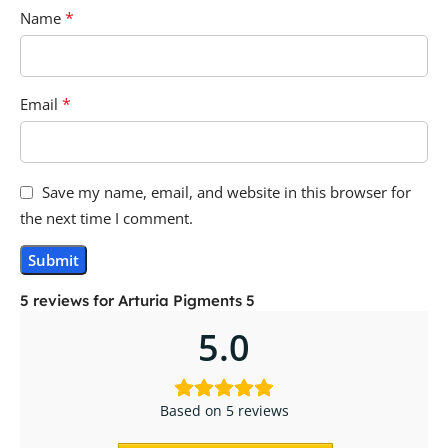
*
Name
*
Email
Save my name, email, and website in this browser for
the next time I comment.
5 reviews for
Arturia Pigments 5
5.0
Based on 5 reviews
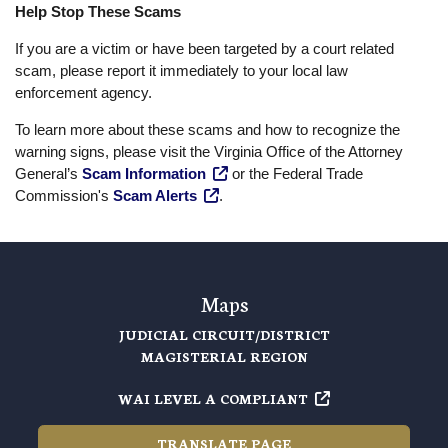
Help Stop These Scams
If you are a victim or have been targeted by a court related
scam, please report it immediately to your local law
enforcement agency.
To learn more about these scams and how to recognize the
warning signs, please visit the Virginia Office of the Attorney
General’s
Scam Information
or the Federal Trade
Commission's
Scam Alerts
.
Maps
JUDICIAL CIRCUIT/DISTRICT
MAGISTERIAL REGION
WAI LEVEL A COMPLIANT
TRANSLATE PAGE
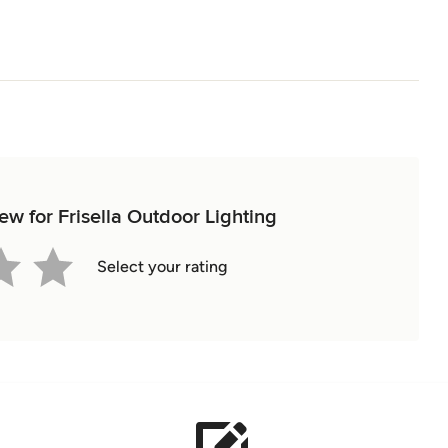
iew for Frisella Outdoor Lighting
Select your rating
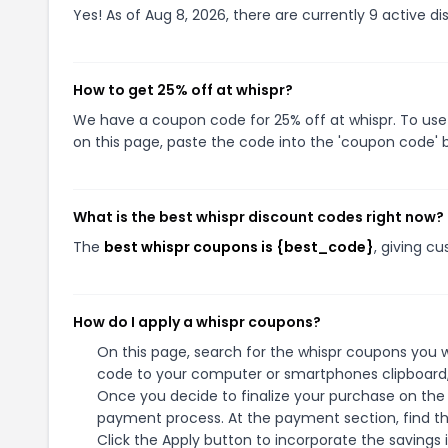
Yes! As of Aug 8, 2026, there are currently 9 active di
How to get 25% off at whispr?
We have a coupon code for 25% off at whispr. To use 
on this page, paste the code into the 'coupon code' b
What is the best whispr discount codes right now?
The
best whispr coupons is {best_code}
, giving c
How do I apply a whispr coupons?
On this page, search for the whispr coupons you w
code to your computer or smartphones clipboard, 
Once you decide to finalize your purchase on the w
payment process. At the payment section, find th
Click the Apply button to incorporate the savings i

What to do |
In the data, from the start through the line that contains "Select your rating", substitute "Fraud Alerts" for "Scam Alerts" and write that stretch out again with nothing else altered. Omit the pictures from your answer.

Response to the task |
*
Name
*
Email
Save my name, email, and website in this browser for
the next time I comment.
5 reviews for
Arturia Pigments 5
5.0
Based on 5 reviews
Help Stop These Scams
If you are a victim or have been targeted by a court related
scam, please report it immediately to your local law
enforcement agency.
To learn more about these scams and how to recognize the
warning signs, please visit the Virginia Office of the Attorney
General’s
Scam Information
or the Federal Trade
Commission's
Fraud Alerts
.
Maps
JUDICIAL CIRCUIT/DISTRICT
MAGISTERIAL REGION
WAI LEVEL A COMPLIANT
TRANSLATE PAGE
iew for Frisella Outdoor Lighting
Select your rating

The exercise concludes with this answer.